I’m gonna don my rose-colored glasses and take a look at Google’s newly announced Compute Engine. As the majority of Khan Academy runs on App Engine, I’m very excited about a specific possibility here.
While I’m aware of the fact that Compute Engine’s list of use cases is currently aimed at backend data analysis type stuff, I’m gonna take a guess and say that it’s only a matter of time before they add the necessary tools to start serving user-facing web apps.
From http://cloud.google.com/products/compute-engine.html —
I doubt someone tripped and typed “(Initial)” accidentally.
They’ve already got App Engine pointed squarely at the application problem, so it makes sense to initially roll out Compute Engine without worrying about that use case. However, to really compete with EC2, Google’ll have to take this next step. App Engine is a great product, but it’ll never provide the flexibility of access to a virtual machine — and that’s the exact need that causes many shops building user-facing apps to choose AWS. Google engineers are smarter than me, and they know this. Unless I’m way off base, It’s only a matter of time before Compute Engine steps in.
Here’s where things get interesting. Google’s datastore — the one already in use by App Engine, the one touted as the world’s largest public nosql datastore — is unique. Unless I’m wrong — and god, I’d love to be wrong — there is no datastore solution out there that comes close to its scalability + querying power with such shockingly few management concerns. To put it more precisely: what other datastore, database, nosql, sql, tape drive, or box of chalk can you drop into an application that’ll permanently persist terabytes of data with thousands of writes per second without forcing you to think long and hard about sharding your data across multiple machines? You might answer Amazon’s DynamoDB, which is becoming pretty cool and can handle all the writes, but the queries and indexes enabled by Google’s datastore are much, much more powerful. I’m sure Amazon is going to continue adding features to DynamoDB, but right now Google’s queries win easily.

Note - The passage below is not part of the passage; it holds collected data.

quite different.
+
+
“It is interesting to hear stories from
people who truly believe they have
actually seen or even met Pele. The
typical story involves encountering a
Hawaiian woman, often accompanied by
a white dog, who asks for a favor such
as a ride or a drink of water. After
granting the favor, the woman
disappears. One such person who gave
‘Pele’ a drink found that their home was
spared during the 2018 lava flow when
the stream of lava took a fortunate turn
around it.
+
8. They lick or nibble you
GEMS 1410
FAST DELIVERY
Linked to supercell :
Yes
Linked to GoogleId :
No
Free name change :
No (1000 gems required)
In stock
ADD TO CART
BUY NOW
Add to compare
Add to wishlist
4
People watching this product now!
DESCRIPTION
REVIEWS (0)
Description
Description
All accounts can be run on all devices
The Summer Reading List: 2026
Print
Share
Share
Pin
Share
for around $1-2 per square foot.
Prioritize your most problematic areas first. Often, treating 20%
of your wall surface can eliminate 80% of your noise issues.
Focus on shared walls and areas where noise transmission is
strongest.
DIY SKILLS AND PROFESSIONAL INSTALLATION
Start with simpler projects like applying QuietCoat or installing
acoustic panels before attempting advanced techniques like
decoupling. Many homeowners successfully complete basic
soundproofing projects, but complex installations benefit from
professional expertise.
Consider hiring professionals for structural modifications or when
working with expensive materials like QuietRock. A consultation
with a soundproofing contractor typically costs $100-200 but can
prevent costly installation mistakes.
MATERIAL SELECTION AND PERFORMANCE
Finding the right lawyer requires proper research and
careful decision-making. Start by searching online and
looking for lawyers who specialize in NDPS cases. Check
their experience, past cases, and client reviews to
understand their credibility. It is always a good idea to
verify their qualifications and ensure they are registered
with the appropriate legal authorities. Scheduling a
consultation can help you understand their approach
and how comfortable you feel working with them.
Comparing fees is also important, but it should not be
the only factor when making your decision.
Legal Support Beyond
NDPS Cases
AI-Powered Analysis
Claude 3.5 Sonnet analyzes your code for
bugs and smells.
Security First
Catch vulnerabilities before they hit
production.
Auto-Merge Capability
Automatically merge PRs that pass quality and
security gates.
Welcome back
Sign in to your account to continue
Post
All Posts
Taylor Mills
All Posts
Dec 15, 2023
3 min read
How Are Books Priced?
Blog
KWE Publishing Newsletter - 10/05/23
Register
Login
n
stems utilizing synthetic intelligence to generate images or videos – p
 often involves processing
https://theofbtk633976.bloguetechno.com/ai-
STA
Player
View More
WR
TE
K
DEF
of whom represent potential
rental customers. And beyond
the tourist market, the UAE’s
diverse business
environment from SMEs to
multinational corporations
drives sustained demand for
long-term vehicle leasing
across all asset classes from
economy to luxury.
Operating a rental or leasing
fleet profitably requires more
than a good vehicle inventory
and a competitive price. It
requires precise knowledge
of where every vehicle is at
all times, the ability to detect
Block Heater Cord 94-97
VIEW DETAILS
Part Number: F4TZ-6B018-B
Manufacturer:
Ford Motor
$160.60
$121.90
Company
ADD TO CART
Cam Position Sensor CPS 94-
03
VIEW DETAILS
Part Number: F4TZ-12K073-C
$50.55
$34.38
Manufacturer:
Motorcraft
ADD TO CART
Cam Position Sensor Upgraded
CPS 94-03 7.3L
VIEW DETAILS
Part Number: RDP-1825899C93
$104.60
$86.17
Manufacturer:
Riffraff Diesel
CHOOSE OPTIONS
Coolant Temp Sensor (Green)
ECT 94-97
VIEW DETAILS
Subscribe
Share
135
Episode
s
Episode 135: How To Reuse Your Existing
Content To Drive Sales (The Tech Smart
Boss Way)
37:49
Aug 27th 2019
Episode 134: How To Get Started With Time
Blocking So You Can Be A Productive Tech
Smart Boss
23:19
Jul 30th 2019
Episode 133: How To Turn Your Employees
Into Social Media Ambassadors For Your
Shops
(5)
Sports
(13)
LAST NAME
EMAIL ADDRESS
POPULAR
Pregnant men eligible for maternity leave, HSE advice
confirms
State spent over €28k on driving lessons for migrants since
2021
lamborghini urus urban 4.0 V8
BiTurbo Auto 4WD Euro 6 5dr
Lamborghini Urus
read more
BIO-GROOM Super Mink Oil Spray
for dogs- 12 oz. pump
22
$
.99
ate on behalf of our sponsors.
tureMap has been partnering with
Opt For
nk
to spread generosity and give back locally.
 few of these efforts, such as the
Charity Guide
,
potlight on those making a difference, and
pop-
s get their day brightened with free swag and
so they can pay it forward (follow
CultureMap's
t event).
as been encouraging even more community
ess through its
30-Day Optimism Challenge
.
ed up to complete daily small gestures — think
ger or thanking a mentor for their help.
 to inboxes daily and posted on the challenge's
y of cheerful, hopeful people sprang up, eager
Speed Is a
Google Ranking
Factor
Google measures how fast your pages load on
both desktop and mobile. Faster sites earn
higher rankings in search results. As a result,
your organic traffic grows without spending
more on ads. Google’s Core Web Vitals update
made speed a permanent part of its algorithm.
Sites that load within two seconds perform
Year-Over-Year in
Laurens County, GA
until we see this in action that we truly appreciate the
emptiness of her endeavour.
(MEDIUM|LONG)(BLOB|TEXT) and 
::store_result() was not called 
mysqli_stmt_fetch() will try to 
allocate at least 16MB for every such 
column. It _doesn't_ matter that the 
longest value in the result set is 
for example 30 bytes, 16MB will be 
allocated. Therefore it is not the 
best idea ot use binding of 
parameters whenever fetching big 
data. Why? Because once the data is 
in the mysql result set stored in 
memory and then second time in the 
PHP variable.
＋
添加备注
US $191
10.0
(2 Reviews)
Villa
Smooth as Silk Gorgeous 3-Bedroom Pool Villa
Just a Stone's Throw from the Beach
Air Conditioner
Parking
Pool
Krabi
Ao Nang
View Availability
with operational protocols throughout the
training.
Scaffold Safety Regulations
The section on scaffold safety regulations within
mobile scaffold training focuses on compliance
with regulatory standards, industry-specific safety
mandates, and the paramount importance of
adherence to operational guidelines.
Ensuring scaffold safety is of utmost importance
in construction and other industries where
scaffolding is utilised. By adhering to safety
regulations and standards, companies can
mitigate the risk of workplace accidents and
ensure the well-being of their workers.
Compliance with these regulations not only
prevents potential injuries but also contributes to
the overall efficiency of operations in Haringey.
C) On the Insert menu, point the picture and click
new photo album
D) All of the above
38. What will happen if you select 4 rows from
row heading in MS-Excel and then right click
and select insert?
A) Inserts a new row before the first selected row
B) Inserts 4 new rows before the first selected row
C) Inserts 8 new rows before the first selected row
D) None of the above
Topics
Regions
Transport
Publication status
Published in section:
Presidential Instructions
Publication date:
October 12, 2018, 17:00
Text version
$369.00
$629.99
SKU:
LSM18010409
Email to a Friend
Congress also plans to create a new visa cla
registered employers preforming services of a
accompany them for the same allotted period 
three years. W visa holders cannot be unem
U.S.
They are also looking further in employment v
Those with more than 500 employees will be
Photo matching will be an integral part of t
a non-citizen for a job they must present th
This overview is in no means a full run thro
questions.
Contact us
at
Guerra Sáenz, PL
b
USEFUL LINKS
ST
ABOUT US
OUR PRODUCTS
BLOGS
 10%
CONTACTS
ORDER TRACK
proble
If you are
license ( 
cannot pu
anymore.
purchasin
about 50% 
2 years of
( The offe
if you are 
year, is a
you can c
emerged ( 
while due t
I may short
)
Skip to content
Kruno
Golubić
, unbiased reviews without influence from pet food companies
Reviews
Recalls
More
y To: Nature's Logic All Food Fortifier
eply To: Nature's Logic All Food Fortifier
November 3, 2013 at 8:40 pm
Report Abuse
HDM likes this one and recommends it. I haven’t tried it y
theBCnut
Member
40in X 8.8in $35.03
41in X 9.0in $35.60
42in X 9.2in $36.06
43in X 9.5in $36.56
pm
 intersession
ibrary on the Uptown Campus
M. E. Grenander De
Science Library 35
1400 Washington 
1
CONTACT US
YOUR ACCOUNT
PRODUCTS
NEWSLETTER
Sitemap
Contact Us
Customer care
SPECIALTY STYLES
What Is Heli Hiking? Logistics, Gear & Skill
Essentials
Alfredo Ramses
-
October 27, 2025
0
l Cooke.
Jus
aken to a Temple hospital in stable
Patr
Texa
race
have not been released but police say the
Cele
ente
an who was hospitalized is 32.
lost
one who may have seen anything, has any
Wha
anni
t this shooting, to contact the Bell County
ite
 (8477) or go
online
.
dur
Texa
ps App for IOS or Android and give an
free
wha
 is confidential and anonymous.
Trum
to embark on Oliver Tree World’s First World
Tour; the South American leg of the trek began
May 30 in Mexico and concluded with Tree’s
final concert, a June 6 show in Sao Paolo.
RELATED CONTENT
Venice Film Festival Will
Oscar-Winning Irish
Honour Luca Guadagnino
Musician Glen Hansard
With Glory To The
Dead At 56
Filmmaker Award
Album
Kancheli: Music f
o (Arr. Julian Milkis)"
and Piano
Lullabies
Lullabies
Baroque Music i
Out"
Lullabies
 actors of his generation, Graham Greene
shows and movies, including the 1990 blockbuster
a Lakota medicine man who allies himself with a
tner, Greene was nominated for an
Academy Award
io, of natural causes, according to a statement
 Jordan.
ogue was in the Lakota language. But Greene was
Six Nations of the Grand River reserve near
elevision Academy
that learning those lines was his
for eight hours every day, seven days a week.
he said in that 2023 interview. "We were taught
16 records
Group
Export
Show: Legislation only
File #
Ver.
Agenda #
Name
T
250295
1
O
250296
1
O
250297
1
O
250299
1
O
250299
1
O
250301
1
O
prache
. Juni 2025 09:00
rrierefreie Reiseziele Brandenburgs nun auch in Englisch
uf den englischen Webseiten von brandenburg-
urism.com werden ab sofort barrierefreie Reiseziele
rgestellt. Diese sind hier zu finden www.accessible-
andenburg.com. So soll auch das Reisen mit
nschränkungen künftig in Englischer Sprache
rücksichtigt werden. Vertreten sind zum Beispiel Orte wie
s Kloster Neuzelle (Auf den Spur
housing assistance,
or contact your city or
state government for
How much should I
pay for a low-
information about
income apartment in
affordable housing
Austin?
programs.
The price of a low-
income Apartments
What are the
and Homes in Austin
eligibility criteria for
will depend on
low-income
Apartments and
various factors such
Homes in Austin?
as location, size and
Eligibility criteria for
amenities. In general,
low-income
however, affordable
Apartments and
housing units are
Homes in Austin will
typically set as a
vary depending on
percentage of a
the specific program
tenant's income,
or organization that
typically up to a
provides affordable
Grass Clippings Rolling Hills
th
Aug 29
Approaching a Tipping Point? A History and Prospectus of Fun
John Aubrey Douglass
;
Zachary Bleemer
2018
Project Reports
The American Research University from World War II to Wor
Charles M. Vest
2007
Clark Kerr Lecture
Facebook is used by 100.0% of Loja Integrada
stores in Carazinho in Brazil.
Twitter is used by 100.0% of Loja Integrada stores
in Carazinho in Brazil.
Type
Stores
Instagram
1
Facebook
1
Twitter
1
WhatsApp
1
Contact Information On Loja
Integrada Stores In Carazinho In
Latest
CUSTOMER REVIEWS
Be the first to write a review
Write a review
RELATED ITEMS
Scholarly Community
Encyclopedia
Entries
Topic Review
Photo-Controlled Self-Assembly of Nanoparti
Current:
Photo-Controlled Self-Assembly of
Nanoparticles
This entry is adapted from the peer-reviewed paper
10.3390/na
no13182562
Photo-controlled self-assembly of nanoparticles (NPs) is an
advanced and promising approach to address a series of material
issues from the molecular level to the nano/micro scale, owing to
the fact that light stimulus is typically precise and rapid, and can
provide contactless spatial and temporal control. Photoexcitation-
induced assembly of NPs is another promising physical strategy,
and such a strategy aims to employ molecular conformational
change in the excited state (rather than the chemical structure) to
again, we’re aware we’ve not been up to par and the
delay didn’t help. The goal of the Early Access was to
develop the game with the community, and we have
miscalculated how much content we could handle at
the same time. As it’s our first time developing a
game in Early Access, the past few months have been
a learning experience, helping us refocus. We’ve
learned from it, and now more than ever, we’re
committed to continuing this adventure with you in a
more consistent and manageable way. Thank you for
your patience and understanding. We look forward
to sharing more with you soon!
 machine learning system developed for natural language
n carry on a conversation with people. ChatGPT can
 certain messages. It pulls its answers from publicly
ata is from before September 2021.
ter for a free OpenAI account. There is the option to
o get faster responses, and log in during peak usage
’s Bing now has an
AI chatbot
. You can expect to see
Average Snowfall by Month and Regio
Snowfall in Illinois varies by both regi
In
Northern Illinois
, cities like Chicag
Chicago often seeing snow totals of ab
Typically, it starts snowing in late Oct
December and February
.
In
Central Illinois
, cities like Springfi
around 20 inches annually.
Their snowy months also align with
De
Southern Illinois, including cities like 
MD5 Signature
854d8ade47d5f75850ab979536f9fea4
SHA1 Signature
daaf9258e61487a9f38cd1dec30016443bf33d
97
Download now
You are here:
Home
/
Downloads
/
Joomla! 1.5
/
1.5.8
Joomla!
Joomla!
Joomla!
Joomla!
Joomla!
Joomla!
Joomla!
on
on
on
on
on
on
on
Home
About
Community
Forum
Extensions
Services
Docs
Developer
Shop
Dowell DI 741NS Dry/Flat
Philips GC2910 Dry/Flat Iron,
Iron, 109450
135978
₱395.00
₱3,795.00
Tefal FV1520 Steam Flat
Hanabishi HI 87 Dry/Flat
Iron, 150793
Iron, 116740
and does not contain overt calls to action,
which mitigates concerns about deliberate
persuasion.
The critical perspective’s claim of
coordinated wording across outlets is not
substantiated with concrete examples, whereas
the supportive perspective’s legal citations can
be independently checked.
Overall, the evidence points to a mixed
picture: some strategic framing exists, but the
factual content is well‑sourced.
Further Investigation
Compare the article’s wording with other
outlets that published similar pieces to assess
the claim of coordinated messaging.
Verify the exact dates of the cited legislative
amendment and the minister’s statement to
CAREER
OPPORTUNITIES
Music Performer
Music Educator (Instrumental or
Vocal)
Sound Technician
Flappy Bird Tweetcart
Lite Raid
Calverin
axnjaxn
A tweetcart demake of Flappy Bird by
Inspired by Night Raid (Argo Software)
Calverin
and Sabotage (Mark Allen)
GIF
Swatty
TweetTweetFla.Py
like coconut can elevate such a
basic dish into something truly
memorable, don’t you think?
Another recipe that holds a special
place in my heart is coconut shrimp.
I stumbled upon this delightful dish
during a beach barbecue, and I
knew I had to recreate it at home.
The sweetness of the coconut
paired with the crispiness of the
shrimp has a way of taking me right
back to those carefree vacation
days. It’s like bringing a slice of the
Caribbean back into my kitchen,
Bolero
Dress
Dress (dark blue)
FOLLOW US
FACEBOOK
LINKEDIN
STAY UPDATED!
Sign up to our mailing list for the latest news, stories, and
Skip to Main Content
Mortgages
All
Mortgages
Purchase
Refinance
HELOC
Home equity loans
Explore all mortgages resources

Our App Engine datastore is currently using 7 terabytes of space. Before writing this blog, the last and only other time I needed to check that number was when I was creating a trivia game out of random Khan Academy facts.
If it’s not obvious by now, my pipe dream is for Google to combine Compute Engine’s flexible virtual machines with App Engine’s ridiculously impressive datastore. It’d need to be tight, automatic integration, in much the same way the current datastore only requires App Engine developers to include a Python library or two. It’d need to have latency comparable to App Engine’s current datastore latency, which presumably means you’d need a guarantee that your Compute Engine virtual machines have fast connections to all the right datastores.
I might be talking about science fiction. For all I know, there is some core issue that makes this type of integration a complete nonstarter. But if it ever exists, Amazon will have to play datastore catchup and many shops will have to take a good hard look at Compute Engine when preparing to build an app that needs flexible virtual servers and a powerful, scalable datastore with insultingly low maintenance requirements. We certainly would.